The Financial Times has a great and highly recommended data blog for those of us who are interested in statistics and quantitative analysis. Its biggest disadvantage is that it is not updated frequently enough. The posts give much food for thought and a subject that was discussed last month is worth exploring further. The post was about the relationship between income per capita and the female labor force participation rate and it can be found here.
Valentina Romei asks whether women in the workforce help boost economic growth. While it may or may not be true that female labor force participation is not an important determinant of growth, the graph that she presents in the post is not entirely convincing. It shows the relationship between the female labor force participation rate and income per capita in 2010. And a scatter plot without any control variables essentially assumes either that there are no fixed effects/other omitted variables or that the potential effect of the female labor force participation rate is so strong that it weighs more than all possible countering effects from other variables (this would still be a bias though, as we would underestimate the actual effect).
Romei concludes that her graph “shows a poor correlation between female labour participation and GDP per capita.” And yes, it does. But does that prove that the proportion of the women who take part in the workforce is unimportant? Not necessarily. Here is the relationship between income per capita and the unemployment rate based on data for all countries that are available in the World Bank’s database for 2010:
This graph does also show a weak relationship. But most people would probably agree that lower unemployment generally is good for economic growth. The point is: scatter plots are great because they are easy to comprehend, but they do not necessarily prove or disprove potential quantitative relationships. This is true in particular when countries and other bigger entities are being compared because they are already have such big initial differences.
Romei’s graph shows a weak relationship between female labor force participation rates and income per capita. One reason for that is that most of the countries with the highest female labor force participation rates do also happen to be poor. These are the ten countries in the world (according to the World Bank) with highest female labor force participation rates: Tanzania, Mozambique, Rwanda, Malawi, Burundi, Madagascar, Zimbabwe, Equatorial Guinea, Nepal, and Togo. Except for the extraction-based economy Equatorial Guinea, these are not precisely the richest countries in the world. One potential explanation is that in poor countries, many women have no choice but to work. This would be a case of reverse causation (where the dependent variable has an effect on the independent variable), and is one of those countering effects that was previously mentioned as a potential source of bias if we try to interpret Romei’s graph without further analysis.
What we are really interested in here is the counter-factual scenario. We know that Tanzania, Malawi and Zimbabwe are poor countries with high female labor force participation rates. What we want to know is whether they would higher, the same, or lower levels of income with a higher female labor force participation rate. Whether the United States has higher or lower income or/and female labor force participation rate than Spain is not particularly insightful; the interesting question is whether higher female labor force participation rate in the United States will boost American growth or not, everything else equal. And a cross-country scatter plot will not answer that question.
The following are a few very simple regression specifications. They are not meant to prove that higher female labor force participation causes higher income levels. The point is rather to show that an initially negative relationship quite easily can be turned into a positive relationship by taking some omitted variables into account.

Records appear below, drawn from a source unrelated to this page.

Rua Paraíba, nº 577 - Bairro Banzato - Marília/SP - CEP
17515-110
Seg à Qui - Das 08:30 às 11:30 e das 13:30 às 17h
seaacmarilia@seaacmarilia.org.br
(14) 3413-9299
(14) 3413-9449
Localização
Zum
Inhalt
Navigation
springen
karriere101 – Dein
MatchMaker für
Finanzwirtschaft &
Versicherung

*** p<0.01. Robust (clustered where appropriate) standard errors in parentheses.
The dependent variable is income per capita in international dollars in terms of purchasing power parity (PPP). The main independent variable is female labor force participation rate in percent. The first column shows the result from the simplest of linear regressions. This result is different from the one depicted in Romei’s graph, because she finds a positive relationship between female labor force participation rate and income per capita whereas here the correlation is clearly negative. The result here implies that a one-percent increase in the female labor force participation rate is on average associated with a 51.91-dollar decrease in average annual income per capita. The reason that this result is negative whereas Romei’s is positive is probably because the data here is not only for 2010, but from 1990 to 2010 and it contains all observations available in the World Bank’s database for those years. See the following graph for comparison with Romei’s (although income per capita is the dependent variable, the axes are purposely swapped below for easier comparison with Romei’s original chart):
The three other columns in the table show regressions that include different combinations of fixed effects. The result in the third column in the table is insignificant. The results in the two other columns, however, show a fairly large and highly significant relationship between income per capita in terms of PPP and female labor force participation. This implies that when we allow for differences between countries that are more or less constant over time (such as culture and geography) the initially negative relationship becomes positive such that higher female labor force participation rates are associated with higher levels of income.
Now, these results are not really proof of anything that concerns the main hypothesis about causality, because the analysis here lacks both a causal identification strategy and robustness tests. The table above simply shows that many important economic questions – such as the one related to female labor force participation and economic development – are not easy to answer. Scatter plots and regression outputs may look convincing, but sometimes they cannot, regrettably, tell us much. This is true in particular when we compare big and vastly different entities, such as countries.